Work required: Return all of the material that follows, keeping each line exactly as it is.

Data provided:
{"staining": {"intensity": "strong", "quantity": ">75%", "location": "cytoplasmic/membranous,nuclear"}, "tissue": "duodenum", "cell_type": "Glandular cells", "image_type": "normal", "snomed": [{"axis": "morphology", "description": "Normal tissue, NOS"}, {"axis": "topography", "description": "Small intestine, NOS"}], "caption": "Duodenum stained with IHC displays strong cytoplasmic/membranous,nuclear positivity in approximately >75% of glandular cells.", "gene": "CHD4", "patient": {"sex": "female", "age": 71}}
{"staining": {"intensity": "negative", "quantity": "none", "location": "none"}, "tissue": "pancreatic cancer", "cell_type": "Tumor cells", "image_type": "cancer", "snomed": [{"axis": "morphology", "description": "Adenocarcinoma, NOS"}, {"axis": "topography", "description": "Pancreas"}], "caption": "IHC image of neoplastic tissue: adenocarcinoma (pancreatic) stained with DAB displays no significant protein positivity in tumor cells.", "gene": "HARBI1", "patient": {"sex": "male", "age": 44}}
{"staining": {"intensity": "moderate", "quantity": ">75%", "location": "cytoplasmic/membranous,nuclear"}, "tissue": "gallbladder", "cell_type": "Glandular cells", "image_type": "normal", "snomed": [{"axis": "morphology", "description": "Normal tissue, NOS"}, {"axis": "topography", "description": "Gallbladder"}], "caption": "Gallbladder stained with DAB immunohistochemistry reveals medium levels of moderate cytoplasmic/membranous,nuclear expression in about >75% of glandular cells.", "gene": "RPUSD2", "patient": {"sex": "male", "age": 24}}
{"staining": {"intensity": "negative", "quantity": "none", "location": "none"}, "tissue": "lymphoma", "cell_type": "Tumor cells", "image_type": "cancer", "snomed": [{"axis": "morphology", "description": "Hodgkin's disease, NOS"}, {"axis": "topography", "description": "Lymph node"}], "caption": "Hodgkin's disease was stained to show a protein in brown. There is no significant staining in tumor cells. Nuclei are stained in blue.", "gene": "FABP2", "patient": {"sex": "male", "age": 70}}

Task response:
{"staining": {"intensity": "strong", "quantity": ">75%", "location": "cytoplasmic/membranous,nuclear"}, "tissue": "duodenum", "cell_type": "Glandular cells", "image_type": "normal", "snomed": [{"axis": "morphology", "description": "Normal tissue, NOS"}, {"axis": "topography", "description": "Small intestine, NOS"}], "caption": "Duodenum stained with IHC displays strong cytoplasmic/membranous,nuclear positivity in approximately >75% of glandular cells.", "gene": "CHD4", "patient": {"sex": "female", "age": 71}}
{"staining": {"intensity": "negative", "quantity": "none", "location": "none"}, "tissue": "pancreatic cancer", "cell_type": "Tumor cells", "image_type": "cancer", "snomed": [{"axis": "morphology", "description": "Adenocarcinoma, NOS"}, {"axis": "topography", "description": "Pancreas"}], "caption": "IHC image of neoplastic tissue: adenocarcinoma (pancreatic) stained with DAB displays no significant protein positivity in tumor cells.", "gene": "HARBI1", "patient": {"sex": "male", "age": 44}}
{"staining": {"intensity": "moderate", "quantity": ">75%", "location": "cytoplasmic/membranous,nuclear"}, "tissue": "gallbladder", "cell_type": "Glandular cells", "image_type": "normal", "snomed": [{"axis": "morphology", "description": "Normal tissue, NOS"}, {"axis": "topography", "description": "Gallbladder"}], "caption": "Gallbladder stained with DAB immunohistochemistry reveals medium levels of moderate cytoplasmic/membranous,nuclear expression in about >75% of glandular cells.", "gene": "RPUSD2", "patient": {"sex": "male", "age": 24}}
{"staining": {"intensity": "negative", "quantity": "none", "location": "none"}, "tissue": "lymphoma", "cell_type": "Tumor cells", "image_type": "cancer", "snomed": [{"axis": "morphology", "description": "Hodgkin's disease, NOS"}, {"axis": "topography", "description": "Lymph node"}], "caption": "Hodgkin's disease was stained to show a protein in brown. There is no significant staining in tumor cells. Nuclei are stained in blue.", "gene": "FABP2", "patient": {"sex": "male", "age": 70}}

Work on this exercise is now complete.